What you will do:
Rewrite the records below as text only, without the pictures, and replace "Aviso legal" with "Nota legal". Leave everything else unchanged.

Entries provided:

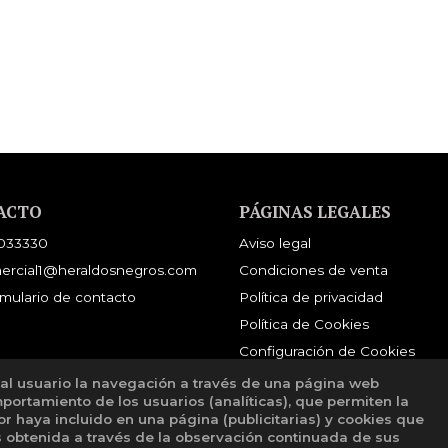
ACTO
PÁGINAS LEGALES
033330
Aviso legal
ercial1@heraldosnegros.com
Condiciones de venta
mulario de contacto
Política de privacidad
Política de Cookies
Configuración de Cookies
 al usuario la navegación a través de una página web
mportamiento de los usuarios (analíticas), que permiten la
tor haya incluido en una página (publicitarias) y cookies que
obtenida a través de la observación continuada de sus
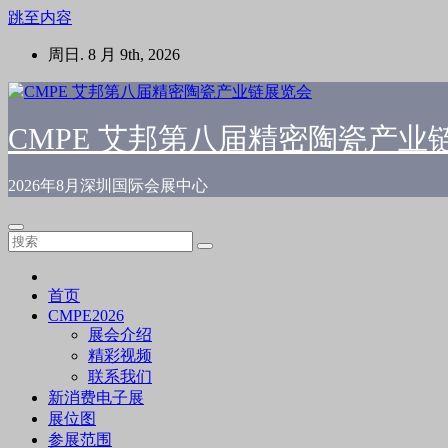
跳至内容
周日. 8 月 9th, 2026
CMPE 艾邦第八届精密陶瓷产业
2026年8月深圳国际会展中心
首页
CMPE2026
展会介绍
精彩视频
联系我们
新消费电子展
展位图
参展范围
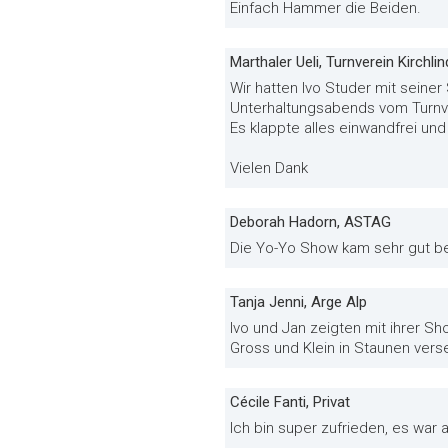
Einfach Hammer die Beiden.
Marthaler Ueli, Turnverein Kirchli
Wir hatten Ivo Studer mit seine
Unterhaltungsabends vom Turnve
Es klappte alles einwandfrei un
Vielen Dank
Deborah Hadorn, ASTAG
Die Yo-Yo Show kam sehr gut bei
Tanja Jenni, Arge Alp
Ivo und Jan zeigten mit ihrer S
Gross und Klein in Staunen vers
Cécile Fanti, Privat
Ich bin super zufrieden, es war 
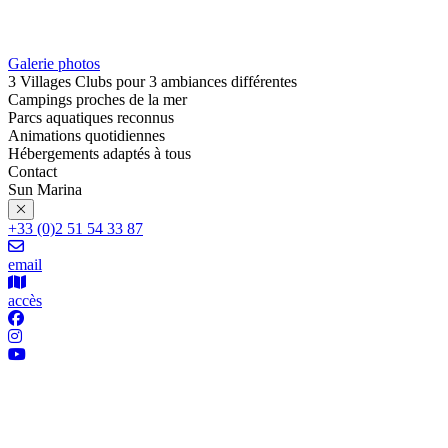
Galerie photos
3 Villages Clubs pour 3 ambiances différentes
Campings proches de la mer
Parcs aquatiques reconnus
Animations quotidiennes
Hébergements adaptés à tous
Contact
Sun Marina
+33 (0)2 51 54 33 87
email
accès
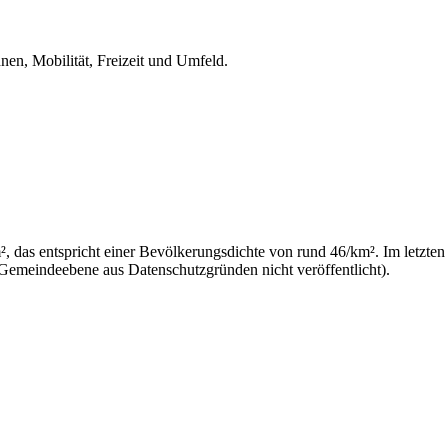
nen, Mobilität, Freizeit und Umfeld.
 das entspricht einer Bevölkerungsdichte von rund 46/km². Im letzten
 Gemeindeebene aus Datenschutzgründen nicht veröffentlicht).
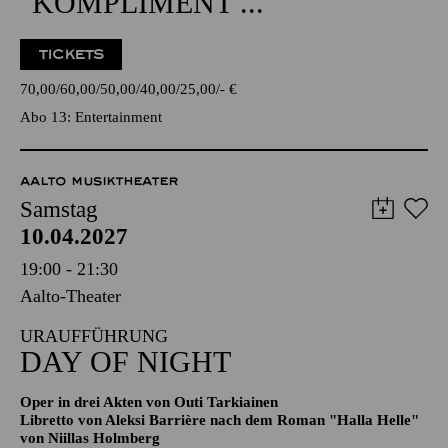
ENTERTAINMENT
GÖTZ ALSMANN
"KOMPLIMENT ..."
TICKETS
70,00
60,00
50,00
40,00
25,00
-
€
Abo 13: Entertainment
AALTO MUSIKTHEATER
Samstag
10.04.2027
19:00 - 21:30
Aalto-Theater
URAUFFÜHRUNG
DAY OF NIGHT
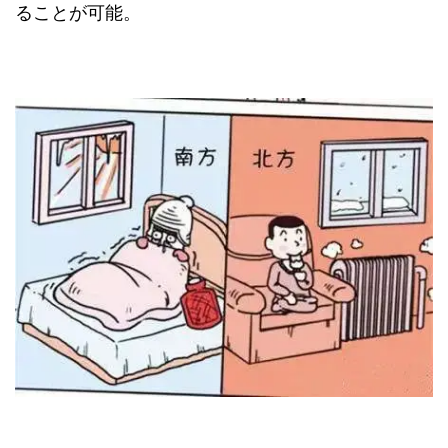
ることが可能。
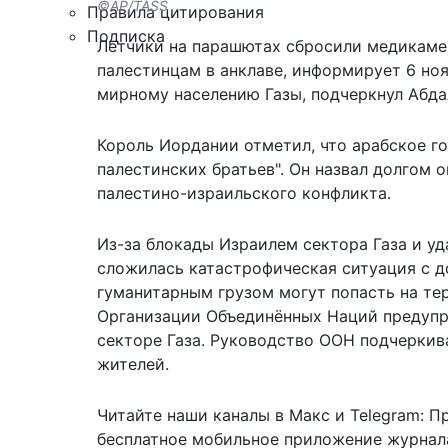
©AP/TASS
Правила цитирования
Подписка
Летчики на парашютах сбросили медикамен
палестинцам в анклаве,
информирует
6 ноя
мирному населению Газы, подчеркнул Абдал
Король Иордании отметил, что арабское г
палестинских братьев". Он назвал долгом
палестино-израильского конфликта.
Из-за блокады Израилем сектора Газа и уд
сложилась катастрофическая ситуация с д
гуманитарным грузом могут попасть на тер
Организации Объединённых Наций предуп
секторе Газа. Руководство ООН подчеркива
жителей.
Читайте наши каналы в
Макс
и Telegram:
П
бесплатное мобильное
приложение журнала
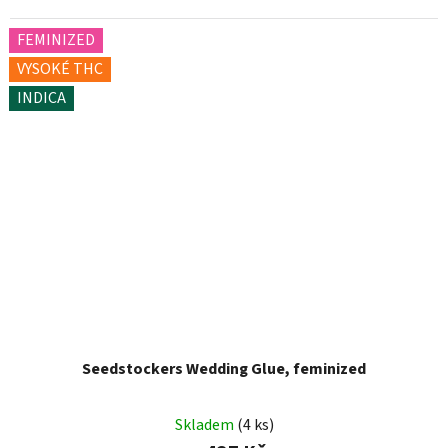
FEMINIZED
VYSOKÉ THC
INDICA
Seedstockers Wedding Glue, feminized
Skladem
(4 ks)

Worked solution:
ACTO
PÁGINAS LEGALES
033330
Nota legal
ercial1@heraldosnegros.com
Condiciones de venta
mulario de contacto
Política de privacidad
Política de Cookies
Configuración de Cookies
 al usuario la navegación a través de una página web
mportamiento de los usuarios (analíticas), que permiten la
tor haya incluido en una página (publicitarias) y cookies que
obtenida a través de la observación continuada de sus
跳至内容
周日. 8 月 9th, 2026
CMPE 艾邦第八届精密陶瓷产业
2026年8月深圳国际会展中心
首页
CMPE2026
展会介绍
精彩视频
联系我们
新消费电子展
展位图
参展范围
Einfach Hammer die Beiden.
Marthaler Ueli, Turnverein Kirchli
Wir hatten Ivo Studer mit seine
Unterhaltungsabends vom Turnve
Es klappte alles einwandfrei un
Vielen Dank
Deborah Hadorn, ASTAG
Die Yo-Yo Show kam sehr gut bei
Tanja Jenni, Arge Alp
Ivo und Jan zeigten mit ihrer S
Gross und Klein in Staunen vers
Cécile Fanti, Privat
Ich bin super zufrieden, es war 
Galerie photos
3 Villages Clubs pour 3 ambiances différentes
Campings proches de la mer
Parcs aquatiques reconnus
Animations quotidiennes
Hébergements adaptés à tous
Contact
Sun Marina
+33 (0)2 51 54 33 87
email
accès
nen, Mobilität, Freizeit und Umfeld.
 das entspricht einer Bevölkerungsdichte von rund 46/km². Im letzten
 Gemeindeebene aus Datenschutzgründen nicht veröffentlicht).
ENTERTAINMENT
GÖTZ ALSMANN
"KOMPLIMENT ..."
TICKETS
70,00
60,00
50,00
40,00
25,00
-
€
Abo 13: Entertainment
AALTO MUSIKTHEATER
Samstag
10.04.2027
19:00 - 21:30
Aalto-Theater
URAUFFÜHRUNG
DAY OF NIGHT
ることが可能。
©AP/TASS
Правила цитирования
Подписка
Летчики на парашютах сбросили медикамен
палестинцам в анклаве,
информирует
6 ноя
мирному населению Газы, подчеркнул Абдал
Король Иордании отметил, что арабское г
палестинских братьев". Он назвал долгом
палестино-израильского конфликта.
Из-за блокады Израилем сектора Газа и уд
сложилась катастрофическая ситуация с д
гуманитарным грузом могут попасть на тер
Организации Объединённых Наций предуп
секторе Газа. Руководство ООН подчеркива
жителей.
Читайте наши каналы в
Макс
и Telegram:
П
бесплатное мобильное
приложение журнала
FEMINIZED
VYSOKÉ THC
INDICA
Seedstockers Wedding Glue, feminized
Skladem
(4 ks)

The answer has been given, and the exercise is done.